The Gay Strength Coach
Words: Jasmine Parrotta
Images: Courtesy of The Gay Strength Coach
‘My dream is to ignite confidence and self-worth in young gay men, so they have the courage to pursue their dreams.’ – Cody, Founder The Gay Strength Coach
Not feeling good enough and struggling to fit it is a tough way to grow up. Preferring to play with Barbie dolls instead of kicking a ball around as a young boy, naturally made it difficult to find a place to belong. Cody always knew he was gay… did he want to be? No. He believed that if he came out to the world, he would lose the people closest to him. Instead he ignored that part of himself for as long as possible. To do this he began training in the gym in senior school, a ‘manly’ way to spend time. He discovered fitness magazines that showed masculine men and so he began aiming to look like these people. Trying every training plan he could get his hands on and increasing the amount he was eating, yet, he still remained that skinny guy pretending to be straight.

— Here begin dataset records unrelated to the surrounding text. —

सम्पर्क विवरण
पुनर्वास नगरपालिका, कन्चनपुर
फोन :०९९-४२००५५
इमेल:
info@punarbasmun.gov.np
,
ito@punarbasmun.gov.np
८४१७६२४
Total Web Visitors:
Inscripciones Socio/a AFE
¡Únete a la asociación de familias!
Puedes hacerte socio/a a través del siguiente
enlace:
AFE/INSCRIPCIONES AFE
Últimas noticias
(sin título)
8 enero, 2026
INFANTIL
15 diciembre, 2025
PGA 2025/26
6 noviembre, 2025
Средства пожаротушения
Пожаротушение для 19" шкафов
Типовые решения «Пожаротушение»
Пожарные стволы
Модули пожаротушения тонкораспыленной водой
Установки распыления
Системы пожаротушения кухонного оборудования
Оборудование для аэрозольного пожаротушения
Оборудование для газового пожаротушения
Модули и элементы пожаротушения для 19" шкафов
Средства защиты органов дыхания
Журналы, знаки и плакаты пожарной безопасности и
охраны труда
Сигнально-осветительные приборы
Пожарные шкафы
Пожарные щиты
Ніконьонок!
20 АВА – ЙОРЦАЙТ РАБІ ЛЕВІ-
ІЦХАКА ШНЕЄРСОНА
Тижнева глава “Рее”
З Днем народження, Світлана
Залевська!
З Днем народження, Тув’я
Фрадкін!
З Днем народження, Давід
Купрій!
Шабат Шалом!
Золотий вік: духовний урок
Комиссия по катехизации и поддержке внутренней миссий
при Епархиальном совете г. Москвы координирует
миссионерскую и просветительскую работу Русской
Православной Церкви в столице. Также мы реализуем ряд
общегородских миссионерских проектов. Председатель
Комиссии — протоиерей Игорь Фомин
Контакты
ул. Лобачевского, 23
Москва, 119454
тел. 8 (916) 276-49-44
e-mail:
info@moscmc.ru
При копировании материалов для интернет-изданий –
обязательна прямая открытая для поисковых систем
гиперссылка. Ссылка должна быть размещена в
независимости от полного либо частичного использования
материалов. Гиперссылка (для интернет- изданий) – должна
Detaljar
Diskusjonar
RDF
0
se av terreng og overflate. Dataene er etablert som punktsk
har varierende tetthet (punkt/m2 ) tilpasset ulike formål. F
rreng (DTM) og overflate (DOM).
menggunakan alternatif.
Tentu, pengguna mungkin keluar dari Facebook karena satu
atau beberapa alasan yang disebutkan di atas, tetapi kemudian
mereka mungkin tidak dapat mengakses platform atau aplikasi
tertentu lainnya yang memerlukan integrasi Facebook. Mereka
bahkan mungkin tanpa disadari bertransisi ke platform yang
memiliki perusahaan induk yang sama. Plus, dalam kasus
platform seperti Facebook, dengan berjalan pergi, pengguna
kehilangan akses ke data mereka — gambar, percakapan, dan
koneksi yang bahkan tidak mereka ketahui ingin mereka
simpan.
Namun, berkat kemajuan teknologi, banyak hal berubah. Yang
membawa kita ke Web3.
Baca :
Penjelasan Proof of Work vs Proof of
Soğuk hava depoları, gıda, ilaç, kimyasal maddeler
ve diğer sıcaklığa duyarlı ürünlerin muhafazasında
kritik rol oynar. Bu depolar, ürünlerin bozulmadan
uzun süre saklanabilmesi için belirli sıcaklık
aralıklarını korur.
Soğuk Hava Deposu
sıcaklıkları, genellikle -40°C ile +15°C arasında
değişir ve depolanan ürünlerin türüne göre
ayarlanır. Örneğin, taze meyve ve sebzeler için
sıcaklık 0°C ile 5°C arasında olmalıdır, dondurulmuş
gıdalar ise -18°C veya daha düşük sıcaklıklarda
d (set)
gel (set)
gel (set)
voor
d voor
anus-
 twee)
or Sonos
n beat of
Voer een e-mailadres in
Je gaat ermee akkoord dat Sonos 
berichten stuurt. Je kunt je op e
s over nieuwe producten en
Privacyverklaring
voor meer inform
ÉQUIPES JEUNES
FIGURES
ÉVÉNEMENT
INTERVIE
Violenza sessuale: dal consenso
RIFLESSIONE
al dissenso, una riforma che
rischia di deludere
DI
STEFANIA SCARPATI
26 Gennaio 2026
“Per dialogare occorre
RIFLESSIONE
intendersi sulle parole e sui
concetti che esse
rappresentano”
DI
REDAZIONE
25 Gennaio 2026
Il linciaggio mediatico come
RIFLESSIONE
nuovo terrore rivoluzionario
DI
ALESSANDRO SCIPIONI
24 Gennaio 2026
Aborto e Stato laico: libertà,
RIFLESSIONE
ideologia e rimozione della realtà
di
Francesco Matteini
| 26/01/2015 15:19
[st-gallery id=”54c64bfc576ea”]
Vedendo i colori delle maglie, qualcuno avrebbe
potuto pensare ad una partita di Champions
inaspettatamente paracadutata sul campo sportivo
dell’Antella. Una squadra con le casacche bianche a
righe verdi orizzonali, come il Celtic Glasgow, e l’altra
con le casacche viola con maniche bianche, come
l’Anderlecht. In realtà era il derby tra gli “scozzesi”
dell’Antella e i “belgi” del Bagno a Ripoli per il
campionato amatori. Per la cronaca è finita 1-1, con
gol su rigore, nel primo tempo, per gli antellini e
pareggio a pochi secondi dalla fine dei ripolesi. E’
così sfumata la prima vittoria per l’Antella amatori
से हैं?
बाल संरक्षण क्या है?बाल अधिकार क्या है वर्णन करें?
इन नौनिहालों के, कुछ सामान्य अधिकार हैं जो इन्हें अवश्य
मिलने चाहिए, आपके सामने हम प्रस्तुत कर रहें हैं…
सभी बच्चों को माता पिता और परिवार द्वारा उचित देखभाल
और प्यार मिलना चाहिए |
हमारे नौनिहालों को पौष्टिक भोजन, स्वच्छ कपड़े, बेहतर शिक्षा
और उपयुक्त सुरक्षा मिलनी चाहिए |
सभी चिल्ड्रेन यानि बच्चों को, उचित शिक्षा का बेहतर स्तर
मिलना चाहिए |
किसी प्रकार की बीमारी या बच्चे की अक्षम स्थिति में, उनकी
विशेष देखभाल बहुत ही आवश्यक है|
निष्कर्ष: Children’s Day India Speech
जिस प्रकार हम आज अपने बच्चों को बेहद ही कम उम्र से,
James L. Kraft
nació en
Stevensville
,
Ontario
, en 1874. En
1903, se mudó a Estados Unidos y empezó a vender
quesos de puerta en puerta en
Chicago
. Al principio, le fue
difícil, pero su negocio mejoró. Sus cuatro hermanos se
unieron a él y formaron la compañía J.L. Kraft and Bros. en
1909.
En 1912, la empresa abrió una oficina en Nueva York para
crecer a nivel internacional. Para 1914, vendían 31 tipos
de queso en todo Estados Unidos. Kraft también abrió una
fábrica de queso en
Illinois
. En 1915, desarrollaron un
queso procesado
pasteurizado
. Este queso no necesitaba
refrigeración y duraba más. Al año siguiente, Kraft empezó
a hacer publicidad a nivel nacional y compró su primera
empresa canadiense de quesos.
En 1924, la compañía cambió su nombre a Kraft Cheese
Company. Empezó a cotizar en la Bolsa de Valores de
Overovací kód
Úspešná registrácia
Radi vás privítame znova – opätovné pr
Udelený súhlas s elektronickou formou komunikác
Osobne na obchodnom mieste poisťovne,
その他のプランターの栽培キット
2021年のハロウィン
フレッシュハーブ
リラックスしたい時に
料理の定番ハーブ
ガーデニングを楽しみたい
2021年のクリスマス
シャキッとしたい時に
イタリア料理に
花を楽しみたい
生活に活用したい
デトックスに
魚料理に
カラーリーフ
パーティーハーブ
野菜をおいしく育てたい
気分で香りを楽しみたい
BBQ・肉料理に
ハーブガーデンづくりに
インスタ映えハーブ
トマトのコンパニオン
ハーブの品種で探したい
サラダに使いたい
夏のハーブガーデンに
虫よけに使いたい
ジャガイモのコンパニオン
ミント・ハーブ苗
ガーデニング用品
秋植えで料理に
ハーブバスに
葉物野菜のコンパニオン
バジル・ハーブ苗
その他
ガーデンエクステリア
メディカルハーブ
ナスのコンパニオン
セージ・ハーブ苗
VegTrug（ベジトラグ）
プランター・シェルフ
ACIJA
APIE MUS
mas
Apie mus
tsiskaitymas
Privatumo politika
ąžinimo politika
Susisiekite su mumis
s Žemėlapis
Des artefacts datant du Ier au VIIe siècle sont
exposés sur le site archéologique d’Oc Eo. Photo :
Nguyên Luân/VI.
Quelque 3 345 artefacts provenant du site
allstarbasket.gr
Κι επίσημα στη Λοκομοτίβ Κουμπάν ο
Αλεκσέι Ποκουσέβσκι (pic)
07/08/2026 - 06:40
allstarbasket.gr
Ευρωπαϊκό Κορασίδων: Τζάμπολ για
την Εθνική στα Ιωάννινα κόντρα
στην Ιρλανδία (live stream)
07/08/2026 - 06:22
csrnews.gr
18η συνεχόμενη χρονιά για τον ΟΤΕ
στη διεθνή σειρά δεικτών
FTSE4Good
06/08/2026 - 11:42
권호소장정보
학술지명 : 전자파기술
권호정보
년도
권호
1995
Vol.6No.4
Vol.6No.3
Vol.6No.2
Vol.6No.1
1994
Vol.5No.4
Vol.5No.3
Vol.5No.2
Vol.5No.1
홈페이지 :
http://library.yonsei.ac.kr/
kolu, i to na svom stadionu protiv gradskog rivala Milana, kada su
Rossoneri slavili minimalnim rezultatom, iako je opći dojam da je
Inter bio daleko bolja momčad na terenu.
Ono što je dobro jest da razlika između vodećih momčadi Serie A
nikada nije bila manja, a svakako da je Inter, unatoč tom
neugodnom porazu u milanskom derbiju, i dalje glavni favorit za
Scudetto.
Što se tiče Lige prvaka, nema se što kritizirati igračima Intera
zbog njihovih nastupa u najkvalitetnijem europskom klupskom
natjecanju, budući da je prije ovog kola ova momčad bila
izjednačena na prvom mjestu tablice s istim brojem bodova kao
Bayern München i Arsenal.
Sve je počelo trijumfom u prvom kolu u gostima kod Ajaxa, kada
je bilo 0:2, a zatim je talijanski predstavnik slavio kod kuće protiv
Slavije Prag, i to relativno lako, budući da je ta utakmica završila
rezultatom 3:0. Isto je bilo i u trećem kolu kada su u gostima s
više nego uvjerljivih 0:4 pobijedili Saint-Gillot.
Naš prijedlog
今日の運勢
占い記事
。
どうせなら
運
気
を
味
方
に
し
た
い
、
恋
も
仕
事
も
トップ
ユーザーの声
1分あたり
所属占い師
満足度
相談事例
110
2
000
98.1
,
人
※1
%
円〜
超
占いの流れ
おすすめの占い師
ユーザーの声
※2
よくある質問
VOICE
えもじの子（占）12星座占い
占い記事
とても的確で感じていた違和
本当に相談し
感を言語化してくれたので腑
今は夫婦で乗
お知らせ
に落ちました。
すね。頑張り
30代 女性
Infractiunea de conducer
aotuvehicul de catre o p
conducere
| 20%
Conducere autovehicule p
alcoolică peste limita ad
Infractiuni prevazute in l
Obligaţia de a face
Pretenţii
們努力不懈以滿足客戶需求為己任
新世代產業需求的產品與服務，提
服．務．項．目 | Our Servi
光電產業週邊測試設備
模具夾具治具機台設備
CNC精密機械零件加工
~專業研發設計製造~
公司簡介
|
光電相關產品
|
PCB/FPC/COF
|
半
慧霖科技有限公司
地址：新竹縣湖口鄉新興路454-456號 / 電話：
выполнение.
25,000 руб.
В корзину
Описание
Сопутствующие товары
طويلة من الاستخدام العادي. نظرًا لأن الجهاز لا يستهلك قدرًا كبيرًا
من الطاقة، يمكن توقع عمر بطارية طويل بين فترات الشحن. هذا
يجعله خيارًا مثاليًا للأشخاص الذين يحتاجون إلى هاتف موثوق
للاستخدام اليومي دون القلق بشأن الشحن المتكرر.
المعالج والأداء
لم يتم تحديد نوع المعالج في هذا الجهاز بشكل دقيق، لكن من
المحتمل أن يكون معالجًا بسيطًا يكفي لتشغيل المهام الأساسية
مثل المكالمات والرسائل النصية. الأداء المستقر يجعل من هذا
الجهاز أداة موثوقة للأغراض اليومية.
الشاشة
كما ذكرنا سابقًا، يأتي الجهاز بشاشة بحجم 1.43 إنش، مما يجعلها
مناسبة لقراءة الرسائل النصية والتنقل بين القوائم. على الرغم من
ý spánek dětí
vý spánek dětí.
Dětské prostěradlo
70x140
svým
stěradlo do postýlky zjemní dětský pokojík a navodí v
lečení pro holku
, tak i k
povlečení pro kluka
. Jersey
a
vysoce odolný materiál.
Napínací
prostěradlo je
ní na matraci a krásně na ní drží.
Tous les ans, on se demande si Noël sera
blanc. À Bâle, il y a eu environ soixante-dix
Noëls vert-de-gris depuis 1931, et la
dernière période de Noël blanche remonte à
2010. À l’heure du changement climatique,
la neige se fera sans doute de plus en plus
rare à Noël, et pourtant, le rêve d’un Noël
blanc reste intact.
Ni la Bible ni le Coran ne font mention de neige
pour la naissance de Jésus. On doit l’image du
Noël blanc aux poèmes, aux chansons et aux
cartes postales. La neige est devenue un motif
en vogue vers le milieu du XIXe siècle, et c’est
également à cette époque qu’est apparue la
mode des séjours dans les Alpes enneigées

‘If I looked like that, people would like me, I wouldn’t seem feminine, I might be “straighter”’ Cody explains.
After finishing school, it was time for people to know the part of Cody that had been hidden. And to his surprise (not to anyone else’s) he didn’t lose anyone in his life. After six months of a visual art degree it was clear he was on the wrong path. He turned back to training and began pursuing a career in personal training. Isolation and hard work lead him to start his own personal training business. He was still confronted with the same questions and thoughts; Am I attractive enough? What if I had a better body? Nobody will ever like me. I can’t trust anyone. Extremely destructive stuff however it eventually led him to uncover the strongest parts of himself and to see the true value he has always held.
Cody later set himself two goals; to travel to Europe, and to complete in a natural physique competition. With his mind busy focusing on achieving these, there was little room for all the other noise and thoughts. Returning from eight weeks abroad he felt reinvigorated and says he felt ‘in the perfect mindset to start the 18-month journey to get on stage for the physique competition.’ His first season competing he walked away with two first place medals, one second place medal, a fifth place and third place ranking overall at the national competition. Cody says the experience taught him to be proud of himself and what he was able to achieve.
‘Your worth is not defined by what you own, the people who have in your life, or by your appearance. Your worth is defined by how you perceive yourself.’
Q & A
What advice do you have for someone who might not be feeling very happy with their body?
I would suggest seeking out someone who can guide them to realising what they need to do to change that. Whether it’s a personal trainer, dietician, or a physiologist. There are so many professionals out there who have experienced this, and they can help you get to where you want to be faster, and with methods that you can utilise for the rest of your life.
One thing you wish you could’ve told your younger self?
What other people think of you is none of your business, if something makes you happy and brings you joy, you should do it. Because who knows, it might teach them a thing or two about self-confidence.
Tell me what your dreams are for The Gay Strength Coach?
My dream for GSC is to influence 1 million LQBTQ people to make a positive change by adding exercise and sustainable nutrition strategies to their life. This is obviously the BIG END GAME dream for me. But in the short term I’m working on an online platform that is a go to for LQBTQ people covering everything exercise, nutrition and mindset related they need to start making a positive change.
Finally, and most importantly, what is your go to guilty treat?
Hmmmm, my go to guilty treat is definitely gelato! There is a beautiful homemade gelato shop near my house, and I can’t turn down a sneaky two scoop cup every now and then.
‘Bad things happen every day. You can ether take it as a disadvantage or an advantage. For me, I’m taking the lessons I’ve learnt as tools to help the people around me. If I can influence one person to live a more confident fulfilled life, then I’m living the best life I can.